Page 2: “Saturn V Launch Sequence – 4K.”

Her father’s page. He’d been a space nut, a man who cried at rocket launches. She’d played that video for him on the last afternoon of his life, while the morphine pump ticked. He couldn't speak, but his eyes tracked the flames. After he died, she’d visited the page obsessively for six months, then less, then almost never. But the algorithm didn't know about grief’s half-life.

Page 3: “You’ve Got Mail – Soundboard.”

This one stung. The AOL dial-up chime. Her first love, Daniel. They’d met in a chat room for bad poetry in 2005. She’d visited that soundboard a thousand times, not for nostalgia, but for a specific, humiliating reason: to prove to herself she could still feel something. The sound was a Pavlovian bell for a teenager’s dopamine flood. Now, it was just noise.

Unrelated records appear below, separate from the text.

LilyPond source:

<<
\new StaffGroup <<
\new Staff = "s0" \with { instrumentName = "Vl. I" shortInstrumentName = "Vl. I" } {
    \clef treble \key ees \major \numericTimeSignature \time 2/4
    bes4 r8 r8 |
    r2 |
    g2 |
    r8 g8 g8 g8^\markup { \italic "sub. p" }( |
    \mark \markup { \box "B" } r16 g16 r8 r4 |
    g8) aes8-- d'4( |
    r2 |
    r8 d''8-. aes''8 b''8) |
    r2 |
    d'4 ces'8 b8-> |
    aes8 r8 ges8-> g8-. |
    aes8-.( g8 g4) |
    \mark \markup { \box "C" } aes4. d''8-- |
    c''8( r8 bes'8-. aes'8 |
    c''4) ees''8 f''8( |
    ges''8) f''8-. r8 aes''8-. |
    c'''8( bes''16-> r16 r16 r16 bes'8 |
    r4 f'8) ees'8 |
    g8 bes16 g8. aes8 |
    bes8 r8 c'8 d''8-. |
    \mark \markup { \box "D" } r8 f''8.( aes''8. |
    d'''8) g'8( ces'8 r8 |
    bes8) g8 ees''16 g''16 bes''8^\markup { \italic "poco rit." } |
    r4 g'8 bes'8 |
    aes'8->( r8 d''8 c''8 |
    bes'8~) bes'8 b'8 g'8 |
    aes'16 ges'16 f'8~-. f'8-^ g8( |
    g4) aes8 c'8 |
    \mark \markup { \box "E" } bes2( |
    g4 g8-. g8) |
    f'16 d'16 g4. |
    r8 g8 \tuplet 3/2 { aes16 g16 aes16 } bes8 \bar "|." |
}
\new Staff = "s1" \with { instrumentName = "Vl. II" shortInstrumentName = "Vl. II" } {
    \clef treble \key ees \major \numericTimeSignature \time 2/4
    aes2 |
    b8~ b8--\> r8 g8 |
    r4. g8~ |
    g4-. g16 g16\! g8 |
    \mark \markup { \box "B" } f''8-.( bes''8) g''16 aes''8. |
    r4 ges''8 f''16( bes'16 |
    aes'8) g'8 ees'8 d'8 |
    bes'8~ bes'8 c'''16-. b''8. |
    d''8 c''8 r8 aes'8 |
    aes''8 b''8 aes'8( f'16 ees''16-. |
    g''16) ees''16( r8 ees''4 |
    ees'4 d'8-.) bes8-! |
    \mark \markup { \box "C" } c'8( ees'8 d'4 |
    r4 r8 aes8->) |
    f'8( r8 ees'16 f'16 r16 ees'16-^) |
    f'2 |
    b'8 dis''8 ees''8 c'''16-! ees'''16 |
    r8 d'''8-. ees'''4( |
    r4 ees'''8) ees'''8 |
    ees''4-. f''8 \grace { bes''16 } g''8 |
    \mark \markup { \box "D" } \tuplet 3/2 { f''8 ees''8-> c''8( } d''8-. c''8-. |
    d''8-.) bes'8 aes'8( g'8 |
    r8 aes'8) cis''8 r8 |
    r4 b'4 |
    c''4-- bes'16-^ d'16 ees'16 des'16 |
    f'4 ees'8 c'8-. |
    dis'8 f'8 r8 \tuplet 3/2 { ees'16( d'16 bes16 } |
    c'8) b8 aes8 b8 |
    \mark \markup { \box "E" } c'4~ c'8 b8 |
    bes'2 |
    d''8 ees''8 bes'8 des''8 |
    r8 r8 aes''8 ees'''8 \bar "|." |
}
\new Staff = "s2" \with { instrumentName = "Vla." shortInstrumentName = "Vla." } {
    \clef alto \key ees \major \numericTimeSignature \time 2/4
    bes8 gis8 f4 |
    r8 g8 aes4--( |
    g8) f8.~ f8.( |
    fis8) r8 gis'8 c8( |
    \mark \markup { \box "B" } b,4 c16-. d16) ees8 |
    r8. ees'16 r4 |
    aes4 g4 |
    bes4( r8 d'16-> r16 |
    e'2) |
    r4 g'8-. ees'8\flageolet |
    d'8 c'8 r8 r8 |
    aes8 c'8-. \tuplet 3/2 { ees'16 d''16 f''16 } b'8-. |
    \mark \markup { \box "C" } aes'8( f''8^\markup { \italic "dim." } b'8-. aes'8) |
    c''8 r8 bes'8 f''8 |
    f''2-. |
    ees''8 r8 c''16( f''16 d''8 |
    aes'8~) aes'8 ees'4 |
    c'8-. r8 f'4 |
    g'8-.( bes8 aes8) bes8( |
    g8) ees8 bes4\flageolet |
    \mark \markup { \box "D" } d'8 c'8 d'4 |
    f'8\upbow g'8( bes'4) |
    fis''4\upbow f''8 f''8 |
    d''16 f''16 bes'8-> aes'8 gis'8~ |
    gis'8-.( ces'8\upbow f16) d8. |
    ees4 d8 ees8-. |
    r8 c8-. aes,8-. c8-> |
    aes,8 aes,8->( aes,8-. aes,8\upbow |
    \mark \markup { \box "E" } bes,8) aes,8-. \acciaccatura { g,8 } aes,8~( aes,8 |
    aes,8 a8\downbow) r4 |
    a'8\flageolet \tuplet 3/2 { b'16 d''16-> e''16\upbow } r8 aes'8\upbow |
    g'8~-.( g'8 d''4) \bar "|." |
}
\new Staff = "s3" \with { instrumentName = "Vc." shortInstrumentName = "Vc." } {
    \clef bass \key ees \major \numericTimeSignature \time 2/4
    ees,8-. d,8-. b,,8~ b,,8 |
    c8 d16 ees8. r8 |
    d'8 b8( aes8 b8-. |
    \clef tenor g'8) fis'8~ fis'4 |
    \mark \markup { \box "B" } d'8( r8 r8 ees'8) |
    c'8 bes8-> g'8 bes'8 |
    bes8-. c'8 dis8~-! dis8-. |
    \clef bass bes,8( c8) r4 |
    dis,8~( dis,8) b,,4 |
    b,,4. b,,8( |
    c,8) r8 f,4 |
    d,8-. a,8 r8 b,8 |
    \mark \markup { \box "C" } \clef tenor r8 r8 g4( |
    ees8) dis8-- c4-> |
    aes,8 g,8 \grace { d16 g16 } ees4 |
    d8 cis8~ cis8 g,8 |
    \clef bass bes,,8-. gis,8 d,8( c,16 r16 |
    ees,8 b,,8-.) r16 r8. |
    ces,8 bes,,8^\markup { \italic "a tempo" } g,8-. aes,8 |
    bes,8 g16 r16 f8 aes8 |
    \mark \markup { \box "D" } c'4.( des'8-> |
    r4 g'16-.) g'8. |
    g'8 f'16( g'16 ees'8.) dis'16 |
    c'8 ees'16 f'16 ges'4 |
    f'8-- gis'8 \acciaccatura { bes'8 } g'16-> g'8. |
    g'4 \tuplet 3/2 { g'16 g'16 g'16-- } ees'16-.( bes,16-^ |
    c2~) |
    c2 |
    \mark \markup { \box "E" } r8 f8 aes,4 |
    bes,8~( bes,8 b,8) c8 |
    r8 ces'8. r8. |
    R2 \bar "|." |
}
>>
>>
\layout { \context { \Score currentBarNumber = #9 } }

Page 4, 5, 6… Work documents she’d long since archived. A recipe for a lemon cake she’d never baked successfully. The obituary of a neighbor she barely knew, clicked on out of morbid curiosity, then revisited because she felt guilty.

Mira’s finger hovered over the “Select All” button.

“It’s just data,” she whispered. A lie she told herself.

She unselected the ICU page. Couldn't do it. The Saturn rocket page. Couldn't. The soundboard… she paused, then left it. Some ghosts deserve the bandwidth.

Instead, she manually deleted the rest: the work files, the failed cake, the neighbor’s obituary. The system grudgingly reported: “45 MB recovered. Recommendation: remove top 3 most visited pages for optimal performance.”

She ignored it. Then she opened a new, blank page. At the top, she typed a single line: “Leo’s first steps – backyard. June 12.”

She uploaded the video. It was large, high-resolution, full of laughter and shaky camera work. The storage meter ticked down to zero. Then, a new warning: “Remove least visited pages?”

Mira smiled. “No,” she said. “Delete the warnings.”

She closed the interface and went to find her son. The most visited pages of her life were no longer on a screen. They were in the next room, leaving crumbs on the sofa.